そんなことが人間には可能なのだな。捨てたモンじゃない。


♪ロミオとジュリエット♪

04.12.15 日生劇場

藤原竜也のロミオと鈴木杏ちゃんのジュリエット!観ないわけにはいかないでしょう?

セットは結ばれなかった悲劇の恋人たちのモノクロ顔写真がずらーっと貼り付けられていて、
3階ほど梯子や階段で登れるようになっている。あれ一番上はかなり高いのでは?怖いのでは?

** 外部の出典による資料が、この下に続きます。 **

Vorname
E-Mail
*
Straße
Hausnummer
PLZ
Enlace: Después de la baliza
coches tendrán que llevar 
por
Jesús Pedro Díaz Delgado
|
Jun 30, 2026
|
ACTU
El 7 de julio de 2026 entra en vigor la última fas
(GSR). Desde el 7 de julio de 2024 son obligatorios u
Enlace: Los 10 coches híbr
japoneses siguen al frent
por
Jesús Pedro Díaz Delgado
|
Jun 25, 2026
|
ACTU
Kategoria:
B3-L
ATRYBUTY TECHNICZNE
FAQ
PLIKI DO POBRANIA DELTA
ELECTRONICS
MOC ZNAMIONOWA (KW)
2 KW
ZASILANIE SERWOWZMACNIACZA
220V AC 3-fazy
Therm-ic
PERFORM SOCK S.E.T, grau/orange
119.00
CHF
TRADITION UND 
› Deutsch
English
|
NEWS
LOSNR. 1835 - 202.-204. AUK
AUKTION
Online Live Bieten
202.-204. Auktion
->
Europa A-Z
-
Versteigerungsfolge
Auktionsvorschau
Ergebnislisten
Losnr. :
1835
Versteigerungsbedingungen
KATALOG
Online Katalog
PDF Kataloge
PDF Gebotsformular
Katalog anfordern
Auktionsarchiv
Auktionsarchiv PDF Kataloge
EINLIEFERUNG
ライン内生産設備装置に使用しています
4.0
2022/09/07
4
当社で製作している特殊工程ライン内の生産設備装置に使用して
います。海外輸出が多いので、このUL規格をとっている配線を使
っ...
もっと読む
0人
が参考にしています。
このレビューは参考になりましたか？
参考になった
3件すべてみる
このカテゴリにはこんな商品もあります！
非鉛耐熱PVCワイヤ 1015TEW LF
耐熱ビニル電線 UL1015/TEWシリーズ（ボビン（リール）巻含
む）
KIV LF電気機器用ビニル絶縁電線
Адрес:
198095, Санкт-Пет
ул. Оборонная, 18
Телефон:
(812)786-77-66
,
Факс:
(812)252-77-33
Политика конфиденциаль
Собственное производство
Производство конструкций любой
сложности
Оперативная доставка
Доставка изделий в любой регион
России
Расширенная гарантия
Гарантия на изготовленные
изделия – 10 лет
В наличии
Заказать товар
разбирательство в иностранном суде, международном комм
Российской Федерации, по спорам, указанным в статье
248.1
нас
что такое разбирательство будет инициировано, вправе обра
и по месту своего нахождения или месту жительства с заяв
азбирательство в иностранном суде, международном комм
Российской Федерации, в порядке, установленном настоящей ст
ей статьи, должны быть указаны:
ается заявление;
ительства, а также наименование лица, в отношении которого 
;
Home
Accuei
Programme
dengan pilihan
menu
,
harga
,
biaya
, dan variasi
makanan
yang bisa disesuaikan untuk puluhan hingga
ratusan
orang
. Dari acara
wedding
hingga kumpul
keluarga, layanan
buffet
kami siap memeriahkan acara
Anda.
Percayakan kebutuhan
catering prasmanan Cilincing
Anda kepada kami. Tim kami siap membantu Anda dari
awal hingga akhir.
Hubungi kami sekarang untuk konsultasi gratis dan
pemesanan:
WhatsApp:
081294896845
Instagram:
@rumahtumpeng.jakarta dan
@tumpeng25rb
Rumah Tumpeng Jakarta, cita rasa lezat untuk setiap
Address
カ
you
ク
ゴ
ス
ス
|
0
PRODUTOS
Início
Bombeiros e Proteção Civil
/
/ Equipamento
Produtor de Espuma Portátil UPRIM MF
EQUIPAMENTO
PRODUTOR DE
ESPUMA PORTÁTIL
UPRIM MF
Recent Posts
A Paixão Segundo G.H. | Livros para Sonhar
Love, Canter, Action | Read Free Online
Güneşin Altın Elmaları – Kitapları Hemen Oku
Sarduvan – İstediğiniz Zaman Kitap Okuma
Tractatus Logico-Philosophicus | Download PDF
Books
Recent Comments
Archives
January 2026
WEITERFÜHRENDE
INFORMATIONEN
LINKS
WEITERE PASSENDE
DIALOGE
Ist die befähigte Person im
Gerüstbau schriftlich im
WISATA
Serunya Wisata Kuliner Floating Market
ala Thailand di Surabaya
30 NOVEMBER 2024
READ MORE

序盤は恋に焦がれるロミオ、ロザライン恋しやと騒いでたかと思ったら
ジュリエットに出会ってすぐ心変わり、恋に悶えるカワイイ若者を演じる竜也。
時にその一途でバカっぽい若さ、悶えっぷりで笑いさえ誘う。
今までの蜷川作品で竜也が演じてきた役とはちょっと違う・・・
「悩める若者」でひとくくりにしてしまえばできるかもしれないけど、、、
なんだろう、身毒や大正四谷怪談の伊右衛門、ハムレットらにはない、
普通の若者の素直さ、明るさがある。友人らとのやりとりなんかも、歳相応の普通さで。

このね、友人たちがわりと現代的な格好をしているのだが、ばんばん上半身裸になる。
そしてみんな妙にいい体してんだよな。見せびらかしてケンカしたいのね。若いっていいわね。。。
(実際の役者の年齢はそんなに若くないのかもしれないが。)

一方の杏ちゃんも、カワイイっ!はぁー、カワイイ。
そうだよなー、ジュリエットってローティーンだったんだよなぁ。子供だったんだわ。
杏ちゃん自身もまだ高校生の子供だけど、若いから子供だからといって、演技が子供っぽいわけではない。
子供っぽいジュリエットを「演じている」のだから。
彼女は小さいころから、小さくても女優さんだったもんなぁ。
TVに出てる子役って、子供だからで許されているけど、台詞覚えてただ棒読みってコが多すぎる。
ここでこう台詞言ったらお菓子もらえるから、っていうような、動物レベルの子役。
んー、それって、子供だからで許されることではないと私は思っている。
ちゃんと役者なコは小さくても役者だ。杏ちゃんは小さいころからちゃんと役者だった、ような記憶が。
「青い鳥」に出ていた当時、10歳。うん、女優さんだった・・・。

ロミオとジュリエットは互いに一目ぼれで恋に落ち、ほんとに、「落ち」て周りが見えない超ラブラブバカップル状態。
二人ともすぐ死んじゃうという悲劇で終わることは百も承知で観ているんだけど、でも、微笑ましい、
というより羨ましい。仲良くってイイワネーという微笑ましい状態は通り越して、
そのバカすぎるほどの熱い情熱がウラヤマシイ。眩しい。
自分にああいう経験がないので余計になー(ひがみ)。
若いときに一回でいいからあんな疾走ラブラブバカップルやってみたかったよなー。

ロミオとジュリエットってもとの戯曲を昔読んだことはあっても舞台で観たのは初めてで、
ジュリエットが仮死状態になる薬を飲む時あんなに迷って半狂乱になるものだとは
思っていなかったので杏ちゃんジュリエットを観てちょっと衝撃だった。
ジュリエットってのは、恋は盲目で突っ走った女の子だ、という風にしか認識していなかったからなぁ。
考えてみれば「薬を飲んで、もし目覚めることなくそのま死んでしまったら?」という恐怖、
それはあって当然なんだけど、なんとなく、「ロミオと無事結ばれることだけを信じて、
さっさと喜んで薬を飲む」もんだとばかり思っていたので、、、。
このシーン含め後半の杏ちゃんの怒涛の演技は大器の予感。

でもね、なんだろう。あぁ、面白かった!って感想は出てこなかった・・・ うぅ〜む。面白くない。